米国は、中国との今回の協議の過程で、対中圧迫のため、利用可能な手段を総動員するものと予想される。ジョン・カービー米国務省スポークスマンは14日の定例ブリーフィングで、「南シナ海問題も議論するだろう」と述べた。中国が領有権を主張している南シナ海問題について、強硬に対処する可能性もあるという意味と思われる。

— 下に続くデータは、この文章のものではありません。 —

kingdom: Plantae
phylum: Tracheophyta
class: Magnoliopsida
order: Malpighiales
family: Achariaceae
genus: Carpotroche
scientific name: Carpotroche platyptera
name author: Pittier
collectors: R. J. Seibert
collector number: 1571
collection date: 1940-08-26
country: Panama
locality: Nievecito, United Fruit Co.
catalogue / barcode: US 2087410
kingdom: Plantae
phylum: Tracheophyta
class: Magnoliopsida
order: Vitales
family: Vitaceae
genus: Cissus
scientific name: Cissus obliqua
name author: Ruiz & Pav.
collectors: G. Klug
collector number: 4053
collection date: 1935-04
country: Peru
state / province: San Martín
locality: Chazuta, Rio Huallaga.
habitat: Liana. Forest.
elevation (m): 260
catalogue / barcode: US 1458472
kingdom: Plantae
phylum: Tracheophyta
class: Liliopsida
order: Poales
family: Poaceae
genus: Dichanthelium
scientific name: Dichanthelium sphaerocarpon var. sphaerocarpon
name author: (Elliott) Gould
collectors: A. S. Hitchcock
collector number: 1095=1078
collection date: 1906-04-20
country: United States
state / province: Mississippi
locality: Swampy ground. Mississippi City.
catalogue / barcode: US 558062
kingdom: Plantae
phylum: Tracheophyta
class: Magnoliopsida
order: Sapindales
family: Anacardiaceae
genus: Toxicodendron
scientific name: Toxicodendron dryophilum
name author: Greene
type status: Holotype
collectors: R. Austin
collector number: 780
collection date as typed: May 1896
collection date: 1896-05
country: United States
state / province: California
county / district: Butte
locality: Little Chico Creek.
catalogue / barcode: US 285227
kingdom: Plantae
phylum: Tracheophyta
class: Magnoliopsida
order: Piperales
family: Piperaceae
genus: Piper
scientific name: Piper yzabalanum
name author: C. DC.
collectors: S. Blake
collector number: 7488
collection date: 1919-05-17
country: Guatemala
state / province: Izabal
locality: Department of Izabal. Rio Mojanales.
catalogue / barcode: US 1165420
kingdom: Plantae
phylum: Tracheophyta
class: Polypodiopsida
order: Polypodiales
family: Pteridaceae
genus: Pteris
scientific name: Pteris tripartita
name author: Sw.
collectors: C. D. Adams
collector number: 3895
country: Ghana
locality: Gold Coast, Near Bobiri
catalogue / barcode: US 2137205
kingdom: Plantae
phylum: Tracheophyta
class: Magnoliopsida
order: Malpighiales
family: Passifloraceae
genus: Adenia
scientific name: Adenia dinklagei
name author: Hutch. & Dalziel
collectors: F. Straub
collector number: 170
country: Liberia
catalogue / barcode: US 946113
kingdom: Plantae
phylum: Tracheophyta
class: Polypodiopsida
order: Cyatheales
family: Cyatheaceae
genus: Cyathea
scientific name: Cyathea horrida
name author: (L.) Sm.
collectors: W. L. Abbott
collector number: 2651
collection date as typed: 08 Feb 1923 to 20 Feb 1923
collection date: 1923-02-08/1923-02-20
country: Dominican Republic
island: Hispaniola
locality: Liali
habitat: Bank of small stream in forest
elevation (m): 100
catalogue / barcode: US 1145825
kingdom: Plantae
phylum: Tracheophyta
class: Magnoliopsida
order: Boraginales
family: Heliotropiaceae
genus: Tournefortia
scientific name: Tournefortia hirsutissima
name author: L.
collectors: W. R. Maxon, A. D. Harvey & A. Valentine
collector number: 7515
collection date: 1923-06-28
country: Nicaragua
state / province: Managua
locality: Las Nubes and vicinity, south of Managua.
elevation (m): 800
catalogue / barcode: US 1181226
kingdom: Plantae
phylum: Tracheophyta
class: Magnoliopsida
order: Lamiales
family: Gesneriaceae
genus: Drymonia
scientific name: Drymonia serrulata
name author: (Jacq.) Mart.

すでにホワイトハウスは、過去13日にミサイル防衛(MD)システムを韓日と議論していると、中国のアキレス腱にまで触れた。北朝鮮を庇護すれば、中国の安全保障環境を不安定にするという警告で、米中関係と朝中関係のうち、二者択一を迫る強いメッセージが込められている。これに加え、朴槿恵(パククネ)大統領は「THAAD(高高度ミサイル防衛)配備の検討」に言及し、米国を側面から支援している。
問題は、韓米が要求する対北朝鮮制裁の内容が、少なくとも現時点では、北朝鮮に“致命的な”ほど強力なものという点にある。これは、二つの側面で中国が受け入れ難いものだ。第一に、中国は北朝鮮内部の混乱が自国の安全保障と経済不安につながることを懸念している。第二に、中国の内部では、2013年、北朝鮮の3回目の核実験に対し、米国が要求する安保理制裁に積極的に参加したにもかかわらず、北朝鮮核問題において中国がすべての責任を負わされたという認識が広がっている。中国からすると、北朝鮮に対するテコも失い、かといって韓米日の軍事協力が緩和されたわけでもないということだ。米中間の交渉結果によっては、北東アジア情勢がより不安になるかもしれないという見通しが出るのも、そのためだ。